Centralised rate limiting via Redis INCR

A Redis counter per user, shared across all connection servers, enforces the rate limit correctly regardless of which server the user is on or how many times they reconnect.


The solution#

Every connection server, before forwarding a message, increments a shared Redis counter for that user:

Key:   rate:<user_id>
Value: message count in current second
TTL:   1 second (auto-resets every second)

The flow on every incoming message:

Alice sends a message
→ Connection server: INCR rate:user_alice
→ If result > 10: reject message
→ If result ≤ 10: forward message to app server

On the first message of a new second, the key doesn't exist — Redis creates it with value 1 and sets TTL to 1 second. At the end of the second, the key expires automatically. The counter resets with no cleanup needed.


Why INCR is the right operation#

Redis INCR is atomic. Two connection servers can INCR the same key simultaneously and Redis guarantees they each get a unique, correct result. There's no race condition, no double-counting.

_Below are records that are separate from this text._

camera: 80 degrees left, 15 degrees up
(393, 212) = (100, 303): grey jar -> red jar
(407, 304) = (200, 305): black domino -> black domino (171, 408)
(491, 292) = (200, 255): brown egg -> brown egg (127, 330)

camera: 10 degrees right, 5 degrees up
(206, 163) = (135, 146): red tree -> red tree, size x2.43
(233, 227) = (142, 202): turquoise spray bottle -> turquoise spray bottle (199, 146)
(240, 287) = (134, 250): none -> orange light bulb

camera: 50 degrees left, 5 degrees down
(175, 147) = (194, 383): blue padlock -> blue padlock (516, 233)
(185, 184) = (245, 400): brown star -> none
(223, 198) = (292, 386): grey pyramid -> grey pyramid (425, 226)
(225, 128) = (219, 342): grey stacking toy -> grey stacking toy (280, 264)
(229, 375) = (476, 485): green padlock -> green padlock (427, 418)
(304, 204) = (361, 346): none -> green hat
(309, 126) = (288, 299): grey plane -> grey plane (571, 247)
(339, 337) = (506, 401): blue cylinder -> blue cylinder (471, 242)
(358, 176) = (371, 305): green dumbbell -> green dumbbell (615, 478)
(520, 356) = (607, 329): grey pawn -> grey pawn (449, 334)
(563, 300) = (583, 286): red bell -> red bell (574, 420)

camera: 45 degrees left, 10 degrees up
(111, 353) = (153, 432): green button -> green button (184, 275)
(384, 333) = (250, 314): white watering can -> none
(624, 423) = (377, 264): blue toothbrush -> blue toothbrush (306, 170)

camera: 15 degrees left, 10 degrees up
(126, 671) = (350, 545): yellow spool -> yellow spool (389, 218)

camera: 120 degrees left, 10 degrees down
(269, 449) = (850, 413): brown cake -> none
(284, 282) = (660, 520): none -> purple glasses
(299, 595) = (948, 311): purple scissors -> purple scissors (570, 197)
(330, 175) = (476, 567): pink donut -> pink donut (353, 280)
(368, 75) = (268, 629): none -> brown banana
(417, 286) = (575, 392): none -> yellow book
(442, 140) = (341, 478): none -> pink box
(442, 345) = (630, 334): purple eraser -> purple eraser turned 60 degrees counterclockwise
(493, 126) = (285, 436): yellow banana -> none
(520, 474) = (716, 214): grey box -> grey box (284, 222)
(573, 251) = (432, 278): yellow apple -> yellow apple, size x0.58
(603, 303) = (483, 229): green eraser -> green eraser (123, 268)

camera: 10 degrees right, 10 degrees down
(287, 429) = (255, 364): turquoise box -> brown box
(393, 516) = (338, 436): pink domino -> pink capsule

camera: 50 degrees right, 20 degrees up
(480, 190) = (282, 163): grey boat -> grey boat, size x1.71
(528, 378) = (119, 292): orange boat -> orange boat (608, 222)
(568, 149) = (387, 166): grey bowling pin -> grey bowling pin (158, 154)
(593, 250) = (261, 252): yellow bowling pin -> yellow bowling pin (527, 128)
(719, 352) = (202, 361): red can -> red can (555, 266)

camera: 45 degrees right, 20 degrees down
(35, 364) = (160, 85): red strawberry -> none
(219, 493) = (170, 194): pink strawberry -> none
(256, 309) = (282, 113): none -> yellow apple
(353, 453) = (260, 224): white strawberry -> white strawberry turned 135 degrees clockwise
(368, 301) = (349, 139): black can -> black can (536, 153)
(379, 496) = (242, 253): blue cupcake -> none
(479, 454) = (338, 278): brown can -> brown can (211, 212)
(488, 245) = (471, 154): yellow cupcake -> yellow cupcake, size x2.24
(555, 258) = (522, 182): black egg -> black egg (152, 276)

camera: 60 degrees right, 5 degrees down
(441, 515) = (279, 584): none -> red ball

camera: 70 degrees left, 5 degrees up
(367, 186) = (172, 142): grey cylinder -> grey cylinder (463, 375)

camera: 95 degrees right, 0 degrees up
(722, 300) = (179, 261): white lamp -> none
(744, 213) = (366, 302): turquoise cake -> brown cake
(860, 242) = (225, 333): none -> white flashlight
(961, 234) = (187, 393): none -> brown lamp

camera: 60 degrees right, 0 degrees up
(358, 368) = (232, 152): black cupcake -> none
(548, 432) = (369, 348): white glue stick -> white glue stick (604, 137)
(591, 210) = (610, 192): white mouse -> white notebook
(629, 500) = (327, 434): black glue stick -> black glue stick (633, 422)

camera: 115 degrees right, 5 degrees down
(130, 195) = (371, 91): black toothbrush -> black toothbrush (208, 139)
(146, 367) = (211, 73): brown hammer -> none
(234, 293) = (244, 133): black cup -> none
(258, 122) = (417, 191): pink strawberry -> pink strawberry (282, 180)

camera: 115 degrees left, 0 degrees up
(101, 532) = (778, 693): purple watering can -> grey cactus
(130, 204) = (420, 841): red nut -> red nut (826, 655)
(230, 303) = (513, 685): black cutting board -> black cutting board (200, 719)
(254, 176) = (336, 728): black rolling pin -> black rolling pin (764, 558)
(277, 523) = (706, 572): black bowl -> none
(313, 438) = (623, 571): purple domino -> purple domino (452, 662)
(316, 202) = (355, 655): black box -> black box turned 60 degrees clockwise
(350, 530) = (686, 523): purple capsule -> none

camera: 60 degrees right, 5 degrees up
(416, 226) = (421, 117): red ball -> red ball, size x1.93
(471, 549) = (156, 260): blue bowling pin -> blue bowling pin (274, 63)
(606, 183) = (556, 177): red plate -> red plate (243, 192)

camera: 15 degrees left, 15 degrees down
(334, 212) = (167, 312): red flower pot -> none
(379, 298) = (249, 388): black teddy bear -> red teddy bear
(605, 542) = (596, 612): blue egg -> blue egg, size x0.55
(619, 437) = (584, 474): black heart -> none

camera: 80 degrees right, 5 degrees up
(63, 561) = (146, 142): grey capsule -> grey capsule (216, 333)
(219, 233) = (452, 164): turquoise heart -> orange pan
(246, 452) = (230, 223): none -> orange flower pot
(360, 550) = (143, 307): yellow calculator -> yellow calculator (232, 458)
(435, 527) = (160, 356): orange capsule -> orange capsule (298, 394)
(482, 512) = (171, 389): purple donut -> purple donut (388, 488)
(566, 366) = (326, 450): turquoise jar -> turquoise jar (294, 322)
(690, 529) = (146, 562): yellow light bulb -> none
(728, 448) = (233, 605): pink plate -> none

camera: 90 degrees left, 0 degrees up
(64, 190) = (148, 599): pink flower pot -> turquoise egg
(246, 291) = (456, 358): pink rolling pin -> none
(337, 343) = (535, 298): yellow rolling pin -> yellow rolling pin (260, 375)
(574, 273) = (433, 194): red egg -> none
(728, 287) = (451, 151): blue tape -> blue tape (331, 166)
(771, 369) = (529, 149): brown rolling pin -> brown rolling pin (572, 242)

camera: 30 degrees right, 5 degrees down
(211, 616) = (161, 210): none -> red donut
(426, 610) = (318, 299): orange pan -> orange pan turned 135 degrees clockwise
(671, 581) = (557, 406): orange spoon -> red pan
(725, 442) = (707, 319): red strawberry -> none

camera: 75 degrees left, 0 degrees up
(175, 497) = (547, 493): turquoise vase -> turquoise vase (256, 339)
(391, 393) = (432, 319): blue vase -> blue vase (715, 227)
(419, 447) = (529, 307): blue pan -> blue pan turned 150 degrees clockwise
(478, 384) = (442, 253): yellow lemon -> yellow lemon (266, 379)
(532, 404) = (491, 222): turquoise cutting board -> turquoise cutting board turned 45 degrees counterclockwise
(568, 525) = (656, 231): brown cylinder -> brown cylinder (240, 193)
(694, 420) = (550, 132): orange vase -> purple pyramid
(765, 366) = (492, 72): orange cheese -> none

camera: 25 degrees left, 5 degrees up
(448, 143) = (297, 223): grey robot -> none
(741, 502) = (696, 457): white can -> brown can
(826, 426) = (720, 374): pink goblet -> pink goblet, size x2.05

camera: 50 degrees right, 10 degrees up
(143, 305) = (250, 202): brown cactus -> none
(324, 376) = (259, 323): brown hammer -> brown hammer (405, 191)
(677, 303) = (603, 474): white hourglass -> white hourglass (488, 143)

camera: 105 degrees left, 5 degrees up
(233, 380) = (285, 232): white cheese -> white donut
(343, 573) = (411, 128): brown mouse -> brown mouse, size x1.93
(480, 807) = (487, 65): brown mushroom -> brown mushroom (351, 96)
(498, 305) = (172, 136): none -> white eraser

Server 3: INCR rate:user_alice → returns 8
Server 7: INCR rate:user_alice → returns 9   (Alice reconnected mid-second)
Server 7: INCR rate:user_alice → returns 10
Server 7: INCR rate:user_alice → returns 11 → REJECT

All servers are looking at the same counter. Reconnecting doesn't help.


Key design#

Key:    rate:<user_id>
Value:  integer (incremented per message)
TTL:    1 second
Limit:  10 messages/second for 1:1 messaging

The Redis call adds ~1ms latency per message. At 10 messages/second per user this is negligible.

Interview framing

"Rate limiting lives on the connection server. On every incoming message, we INCR a Redis key for that user with a 1-second TTL. If the count exceeds the limit, we reject the message. The atomic INCR means all 500 connection servers share one counter per user — reconnecting doesn't bypass it."